**What to produce**.
All of the entries must be reproduced exactly, with no images carried over.

═════ Recorded data ═════

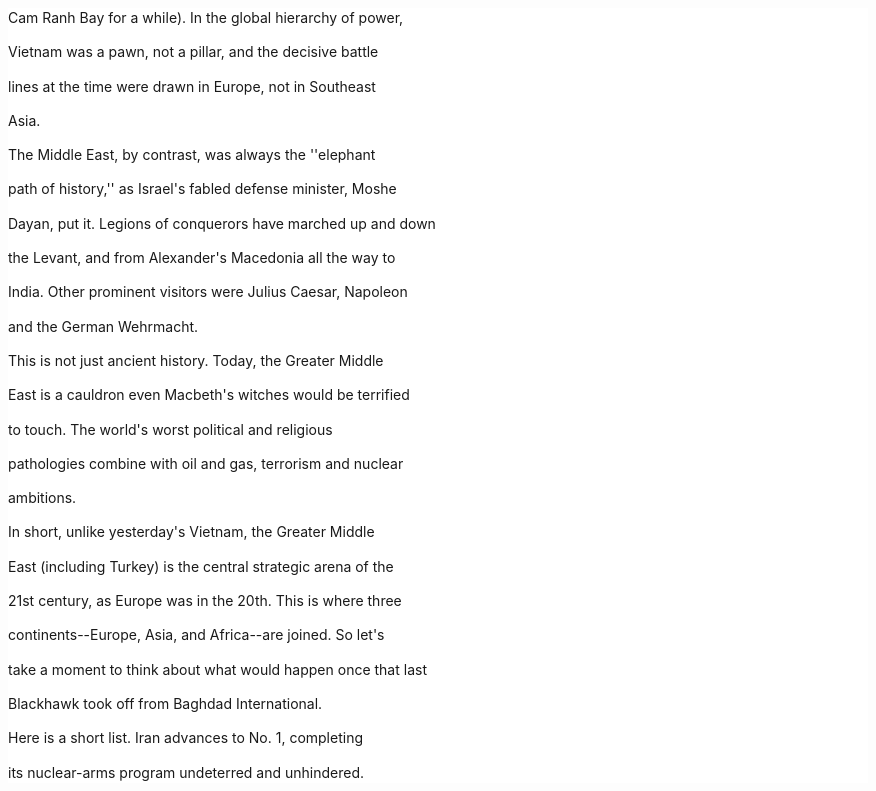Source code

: 
 Cam Ranh Bay for a while). In the global hierarchy of power, 


 Vietnam was a pawn, not a pillar, and the decisive battle 


 lines at the time were drawn in Europe, not in Southeast 


 Asia.



 The Middle East, by contrast, was always the ''elephant 


 path of history,'' as Israel's fabled defense minister, Moshe 


 Dayan, put it. Legions of conquerors have marched up and down 


 the Levant, and from Alexander's Macedonia all the way to 


 India. Other prominent visitors were Julius Caesar, Napoleon 


 and the German Wehrmacht.



 This is not just ancient history. Today, the Greater Middle 


 East is a cauldron even Macbeth's witches would be terrified 


 to touch. The world's worst political and religious 


 pathologies combine with oil and gas, terrorism and nuclear 


 ambitions.



 In short, unlike yesterday's Vietnam, the Greater Middle 


 East (including Turkey) is the central strategic arena of the 


 21st century, as Europe was in the 20th. This is where three 


 continents--Europe, Asia, and Africa--are joined. So let's 


 take a moment to think about what would happen once that last 


 Blackhawk took off from Baghdad International.



 Here is a short list. Iran advances to No. 1, completing 


 its nuclear-arms program undeterred and unhindered.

═════

**Reply to the task**.
Source code

: 
 Cam Ranh Bay for a while). In the global hierarchy of power, 


 Vietnam was a pawn, not a pillar, and the decisive battle 


 lines at the time were drawn in Europe, not in Southeast 


 Asia.



 The Middle East, by contrast, was always the ''elephant 


 path of history,'' as Israel's fabled defense minister, Moshe 


 Dayan, put it. Legions of conquerors have marched up and down 


 the Levant, and from Alexander's Macedonia all the way to 


 India. Other prominent visitors were Julius Caesar, Napoleon 


 and the German Wehrmacht.



 This is not just ancient history. Today, the Greater Middle 


 East is a cauldron even Macbeth's witches would be terrified 


 to touch. The world's worst political and religious 


 pathologies combine with oil and gas, terrorism and nuclear 


 ambitions.



 In short, unlike yesterday's Vietnam, the Greater Middle 


 East (including Turkey) is the central strategic arena of the 


 21st century, as Europe was in the 20th. This is where three 


 continents--Europe, Asia, and Africa--are joined. So let's 


 take a moment to think about what would happen once that last 


 Blackhawk took off from Baghdad International.



 Here is a short list. Iran advances to No. 1, completing 


 its nuclear-arms program undeterred and unhindered.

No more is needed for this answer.